Avant de venir s’asseoir à sa place, au bout de la table de la salle à manger mise à leur disposition dans la prison, il fouille parmi les journaux sur le buffet et s’empare de la Deutsche Allgemeine Zeitung de la veille. Ils se taisent pour le laisser maintenant parler. Mais il ne dit d’abord rien et se met à lire. À Bremerhaven, Hindenburg a visité le Columbus de la Norddeutscher Lloyd avant son premier voyage transatlantique. Enfin. C’est pas trop tôt. Le plus grand navire allemand.
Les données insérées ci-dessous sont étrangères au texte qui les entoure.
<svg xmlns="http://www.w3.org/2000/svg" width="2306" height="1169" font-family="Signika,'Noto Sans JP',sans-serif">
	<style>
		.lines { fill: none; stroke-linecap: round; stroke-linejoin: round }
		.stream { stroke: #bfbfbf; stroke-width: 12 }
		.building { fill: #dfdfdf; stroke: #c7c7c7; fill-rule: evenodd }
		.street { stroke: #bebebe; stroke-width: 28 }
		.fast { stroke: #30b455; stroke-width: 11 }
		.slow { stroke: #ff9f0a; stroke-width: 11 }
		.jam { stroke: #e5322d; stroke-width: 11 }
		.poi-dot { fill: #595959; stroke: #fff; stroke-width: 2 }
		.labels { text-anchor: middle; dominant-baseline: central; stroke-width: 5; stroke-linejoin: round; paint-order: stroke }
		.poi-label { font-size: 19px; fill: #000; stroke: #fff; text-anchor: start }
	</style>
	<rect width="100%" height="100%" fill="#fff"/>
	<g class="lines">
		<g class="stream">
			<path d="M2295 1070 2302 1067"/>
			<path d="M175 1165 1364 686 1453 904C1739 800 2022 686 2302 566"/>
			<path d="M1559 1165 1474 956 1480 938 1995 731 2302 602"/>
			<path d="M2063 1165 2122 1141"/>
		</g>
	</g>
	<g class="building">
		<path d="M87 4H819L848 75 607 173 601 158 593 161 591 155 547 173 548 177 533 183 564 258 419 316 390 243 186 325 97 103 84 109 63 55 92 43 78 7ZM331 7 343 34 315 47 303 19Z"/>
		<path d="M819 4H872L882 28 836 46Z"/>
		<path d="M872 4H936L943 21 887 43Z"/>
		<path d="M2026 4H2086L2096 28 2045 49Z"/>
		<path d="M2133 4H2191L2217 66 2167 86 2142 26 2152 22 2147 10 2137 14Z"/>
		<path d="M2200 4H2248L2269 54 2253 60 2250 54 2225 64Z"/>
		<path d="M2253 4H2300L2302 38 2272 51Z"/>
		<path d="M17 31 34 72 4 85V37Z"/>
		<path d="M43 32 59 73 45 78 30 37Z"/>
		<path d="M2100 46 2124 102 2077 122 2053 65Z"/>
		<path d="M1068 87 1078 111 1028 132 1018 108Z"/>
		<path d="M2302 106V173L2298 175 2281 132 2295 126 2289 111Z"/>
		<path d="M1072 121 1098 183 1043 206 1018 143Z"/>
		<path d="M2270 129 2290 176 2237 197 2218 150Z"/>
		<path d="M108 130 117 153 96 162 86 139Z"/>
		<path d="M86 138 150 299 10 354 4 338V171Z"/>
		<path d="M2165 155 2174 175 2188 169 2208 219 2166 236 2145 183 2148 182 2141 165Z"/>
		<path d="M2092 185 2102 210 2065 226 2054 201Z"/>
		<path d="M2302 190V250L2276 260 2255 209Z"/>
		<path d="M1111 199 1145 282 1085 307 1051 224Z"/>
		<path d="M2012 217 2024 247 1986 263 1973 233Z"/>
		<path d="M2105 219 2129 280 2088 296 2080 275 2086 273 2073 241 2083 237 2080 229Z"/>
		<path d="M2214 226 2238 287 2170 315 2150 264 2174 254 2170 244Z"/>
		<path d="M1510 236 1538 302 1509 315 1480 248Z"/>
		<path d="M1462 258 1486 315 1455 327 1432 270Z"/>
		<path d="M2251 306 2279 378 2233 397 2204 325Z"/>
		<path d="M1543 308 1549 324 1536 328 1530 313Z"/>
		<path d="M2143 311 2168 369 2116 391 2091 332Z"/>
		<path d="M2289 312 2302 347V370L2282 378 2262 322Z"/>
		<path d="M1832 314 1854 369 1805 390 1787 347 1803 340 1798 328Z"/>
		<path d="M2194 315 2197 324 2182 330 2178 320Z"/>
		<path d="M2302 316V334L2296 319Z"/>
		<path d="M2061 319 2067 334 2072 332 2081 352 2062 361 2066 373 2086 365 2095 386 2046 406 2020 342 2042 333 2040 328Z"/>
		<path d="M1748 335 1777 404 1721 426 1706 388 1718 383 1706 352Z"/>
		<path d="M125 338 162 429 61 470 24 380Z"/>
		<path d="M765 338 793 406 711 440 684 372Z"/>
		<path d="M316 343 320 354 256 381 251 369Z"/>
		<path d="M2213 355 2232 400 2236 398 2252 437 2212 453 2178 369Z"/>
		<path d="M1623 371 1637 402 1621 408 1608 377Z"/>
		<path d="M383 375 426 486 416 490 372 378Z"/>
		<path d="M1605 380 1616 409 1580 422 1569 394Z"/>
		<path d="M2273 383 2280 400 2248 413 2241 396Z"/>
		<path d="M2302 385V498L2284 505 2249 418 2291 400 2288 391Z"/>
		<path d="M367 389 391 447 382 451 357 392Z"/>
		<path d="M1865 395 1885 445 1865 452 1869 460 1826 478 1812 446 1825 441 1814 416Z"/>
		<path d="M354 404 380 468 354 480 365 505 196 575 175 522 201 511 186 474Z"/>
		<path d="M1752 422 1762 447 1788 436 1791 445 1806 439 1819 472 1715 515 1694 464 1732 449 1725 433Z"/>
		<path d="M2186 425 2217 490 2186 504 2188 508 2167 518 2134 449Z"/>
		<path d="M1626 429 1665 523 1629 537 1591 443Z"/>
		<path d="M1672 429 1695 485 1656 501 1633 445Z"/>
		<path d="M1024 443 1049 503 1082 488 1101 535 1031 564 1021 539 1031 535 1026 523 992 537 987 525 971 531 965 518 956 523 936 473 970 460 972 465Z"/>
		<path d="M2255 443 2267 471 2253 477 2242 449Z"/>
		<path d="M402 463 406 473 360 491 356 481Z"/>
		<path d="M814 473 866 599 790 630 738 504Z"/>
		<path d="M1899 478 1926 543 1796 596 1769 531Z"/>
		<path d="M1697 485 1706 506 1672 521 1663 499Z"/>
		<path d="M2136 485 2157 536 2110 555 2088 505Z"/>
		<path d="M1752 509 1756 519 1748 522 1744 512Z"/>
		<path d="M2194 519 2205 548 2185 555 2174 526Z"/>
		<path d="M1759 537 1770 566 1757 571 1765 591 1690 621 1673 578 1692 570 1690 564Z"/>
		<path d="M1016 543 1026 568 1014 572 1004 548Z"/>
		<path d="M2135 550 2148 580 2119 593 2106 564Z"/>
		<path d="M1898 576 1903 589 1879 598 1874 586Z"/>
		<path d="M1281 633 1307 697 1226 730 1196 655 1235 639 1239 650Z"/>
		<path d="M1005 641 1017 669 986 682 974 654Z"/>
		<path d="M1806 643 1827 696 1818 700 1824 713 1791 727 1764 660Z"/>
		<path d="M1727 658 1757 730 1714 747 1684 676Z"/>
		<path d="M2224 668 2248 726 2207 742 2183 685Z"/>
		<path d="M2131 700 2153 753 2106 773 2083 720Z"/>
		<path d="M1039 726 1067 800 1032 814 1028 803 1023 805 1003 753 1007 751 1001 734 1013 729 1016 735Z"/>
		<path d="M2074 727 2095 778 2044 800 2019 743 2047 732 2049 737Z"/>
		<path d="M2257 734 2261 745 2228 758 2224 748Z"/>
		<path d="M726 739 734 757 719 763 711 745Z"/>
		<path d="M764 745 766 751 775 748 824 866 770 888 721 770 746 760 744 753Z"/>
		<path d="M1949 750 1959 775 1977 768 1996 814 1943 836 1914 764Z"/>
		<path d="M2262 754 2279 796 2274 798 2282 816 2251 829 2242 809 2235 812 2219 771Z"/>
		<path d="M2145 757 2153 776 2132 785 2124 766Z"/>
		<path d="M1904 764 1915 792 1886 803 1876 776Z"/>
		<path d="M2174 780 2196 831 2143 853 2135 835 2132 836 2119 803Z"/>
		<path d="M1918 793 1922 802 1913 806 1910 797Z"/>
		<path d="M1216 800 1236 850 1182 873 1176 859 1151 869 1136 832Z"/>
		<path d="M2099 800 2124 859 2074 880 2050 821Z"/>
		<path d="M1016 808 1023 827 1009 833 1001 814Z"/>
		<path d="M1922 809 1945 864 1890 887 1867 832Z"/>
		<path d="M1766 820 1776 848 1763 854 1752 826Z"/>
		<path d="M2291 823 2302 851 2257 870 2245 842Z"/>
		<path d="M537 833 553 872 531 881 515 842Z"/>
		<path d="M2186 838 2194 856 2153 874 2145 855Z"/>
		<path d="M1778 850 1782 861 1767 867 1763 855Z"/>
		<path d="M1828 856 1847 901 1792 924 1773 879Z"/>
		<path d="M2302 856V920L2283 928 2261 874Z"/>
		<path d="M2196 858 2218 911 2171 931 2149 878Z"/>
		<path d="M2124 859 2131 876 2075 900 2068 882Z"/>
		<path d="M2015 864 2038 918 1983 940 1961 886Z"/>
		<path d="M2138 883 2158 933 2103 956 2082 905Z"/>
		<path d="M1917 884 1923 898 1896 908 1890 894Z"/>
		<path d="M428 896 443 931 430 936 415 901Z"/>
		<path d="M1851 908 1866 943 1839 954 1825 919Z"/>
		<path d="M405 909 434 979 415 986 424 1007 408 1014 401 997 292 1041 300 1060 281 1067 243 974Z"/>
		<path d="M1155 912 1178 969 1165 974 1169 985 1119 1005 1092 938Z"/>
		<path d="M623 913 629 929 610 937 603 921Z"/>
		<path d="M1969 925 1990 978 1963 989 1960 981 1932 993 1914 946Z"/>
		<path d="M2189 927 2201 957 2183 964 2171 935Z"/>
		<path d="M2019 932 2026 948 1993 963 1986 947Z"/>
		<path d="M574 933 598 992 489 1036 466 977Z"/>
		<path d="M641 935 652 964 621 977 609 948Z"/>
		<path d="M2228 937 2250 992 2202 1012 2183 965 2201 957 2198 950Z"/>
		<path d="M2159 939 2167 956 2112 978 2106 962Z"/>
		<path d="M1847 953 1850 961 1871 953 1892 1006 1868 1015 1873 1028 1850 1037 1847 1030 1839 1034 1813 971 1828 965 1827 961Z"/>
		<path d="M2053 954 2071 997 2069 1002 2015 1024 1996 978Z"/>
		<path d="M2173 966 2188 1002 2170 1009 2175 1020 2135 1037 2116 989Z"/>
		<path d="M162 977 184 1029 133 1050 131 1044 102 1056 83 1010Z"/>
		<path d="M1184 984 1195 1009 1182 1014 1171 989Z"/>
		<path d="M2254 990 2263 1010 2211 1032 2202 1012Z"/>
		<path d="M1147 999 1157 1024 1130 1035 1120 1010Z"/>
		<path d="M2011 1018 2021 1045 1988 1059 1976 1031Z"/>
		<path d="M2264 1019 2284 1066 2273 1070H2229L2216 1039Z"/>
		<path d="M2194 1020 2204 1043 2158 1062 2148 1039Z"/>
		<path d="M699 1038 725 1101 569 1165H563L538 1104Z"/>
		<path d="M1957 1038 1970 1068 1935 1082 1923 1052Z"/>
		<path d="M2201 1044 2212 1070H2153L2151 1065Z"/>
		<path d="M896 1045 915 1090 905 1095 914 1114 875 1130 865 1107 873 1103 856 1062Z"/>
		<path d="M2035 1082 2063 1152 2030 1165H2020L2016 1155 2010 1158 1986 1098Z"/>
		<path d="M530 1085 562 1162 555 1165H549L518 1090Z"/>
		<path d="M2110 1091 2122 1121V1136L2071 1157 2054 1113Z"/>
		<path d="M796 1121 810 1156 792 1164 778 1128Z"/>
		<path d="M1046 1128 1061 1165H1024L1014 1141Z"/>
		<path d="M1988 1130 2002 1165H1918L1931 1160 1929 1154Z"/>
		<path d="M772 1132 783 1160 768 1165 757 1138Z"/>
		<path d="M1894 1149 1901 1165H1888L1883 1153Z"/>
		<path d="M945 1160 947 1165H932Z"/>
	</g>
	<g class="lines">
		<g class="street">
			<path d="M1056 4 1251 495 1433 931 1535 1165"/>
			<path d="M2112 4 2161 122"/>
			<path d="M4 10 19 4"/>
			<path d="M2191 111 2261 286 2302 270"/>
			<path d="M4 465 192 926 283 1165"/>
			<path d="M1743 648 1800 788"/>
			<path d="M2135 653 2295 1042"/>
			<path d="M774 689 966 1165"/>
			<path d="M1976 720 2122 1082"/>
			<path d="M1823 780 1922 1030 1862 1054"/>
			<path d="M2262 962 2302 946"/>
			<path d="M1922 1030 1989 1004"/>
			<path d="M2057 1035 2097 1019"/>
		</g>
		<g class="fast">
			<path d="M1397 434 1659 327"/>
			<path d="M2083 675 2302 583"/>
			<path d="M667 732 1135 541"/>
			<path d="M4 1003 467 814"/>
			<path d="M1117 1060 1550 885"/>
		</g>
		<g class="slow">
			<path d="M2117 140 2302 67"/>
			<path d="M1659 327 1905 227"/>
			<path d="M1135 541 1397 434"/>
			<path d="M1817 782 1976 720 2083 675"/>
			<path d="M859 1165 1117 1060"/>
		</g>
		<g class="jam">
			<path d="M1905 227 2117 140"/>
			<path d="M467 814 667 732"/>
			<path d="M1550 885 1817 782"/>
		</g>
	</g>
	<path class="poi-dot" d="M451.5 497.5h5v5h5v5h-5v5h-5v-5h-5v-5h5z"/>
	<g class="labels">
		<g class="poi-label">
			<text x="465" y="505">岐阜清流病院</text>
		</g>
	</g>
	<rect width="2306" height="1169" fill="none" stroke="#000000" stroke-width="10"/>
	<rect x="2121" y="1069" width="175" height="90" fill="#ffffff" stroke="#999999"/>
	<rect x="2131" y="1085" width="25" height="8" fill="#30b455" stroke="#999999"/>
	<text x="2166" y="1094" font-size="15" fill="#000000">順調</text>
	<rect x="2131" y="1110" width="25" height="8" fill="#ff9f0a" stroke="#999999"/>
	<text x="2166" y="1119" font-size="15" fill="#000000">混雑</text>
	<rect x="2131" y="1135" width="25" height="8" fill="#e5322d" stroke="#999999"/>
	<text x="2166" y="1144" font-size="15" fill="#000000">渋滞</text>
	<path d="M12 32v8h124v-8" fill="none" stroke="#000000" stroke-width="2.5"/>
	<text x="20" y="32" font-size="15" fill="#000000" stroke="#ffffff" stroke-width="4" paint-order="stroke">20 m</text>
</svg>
Suivant les recommandations de la commission des réparations, après le gouvernement allemand, la Grande-Bretagne, la France, l’Italie, la Belgique et le Japon adoptent le plan de la commission Dawes. Alors, aussitôt il se lance dans des commentaires. Ça y est ! Ils nous livrent aux banquiers juifs de Wall Street. Sangsues. Et leurs complices de Berlin. Stresemann ce suceur de sang allemand. Ils vont signer l’étranglement de l’Allemagne entre leurs doigts crochus ! Après quoi il échange avec les autres deux ou trois plaisanteries et regagne sa cellule à l’étage. Il n’a rien mangé. À peine bu deux gorgées de thé. Au passage, le gardien lui remet son courrier avec un sourire. Et encore des fleurs. Par la fenêtre, la première chaleur du printemps pleine de forces vient à lui avec le chant des oiseaux. Il s’assoit au bureau qu’on lui a installé, repousse la pile de lettres et attire à lui la machine à écrire. Il reste un moment immobile, ses deux mains délicates posées de chaque côté, la gauche sur la pile de papier immaculé, la droite sur la pile de papier raturé, un beau papier à en-tête de la villa Wahnfried. Un cadeau de Winiefred Wagner. Ah les femmes ! Il reste ainsi, son regard bleu droit devant, perdu sur le mur blanc. Son regard désormais sans yeux et tourné vers le dedans. Non plus un visage mais un masque au travers duquel sonne la voix des morts qu’on a trahis. Bien sûr, la parole fraye un chemin vers l’avenir. Mais les écrits attestent des promesses. Il regarde les lettres des touches. Comment leur rendre leur secret ? Ce que les initiés se chuchotent de cœur à cœur. Combien gagneraient-elles à être redessinées à partir de l’alphabet runique. Le ᛋ par exemple. Victoire. Et cette phrase jaillit d’un coup, toute faite, de son cerveau : « Les larmes de la guerre préparent les moissons du monde futur. » Il s’apprête à la noter mais on frappe à la porte. Un jeune entre en saluant :

— Heil mein Führer.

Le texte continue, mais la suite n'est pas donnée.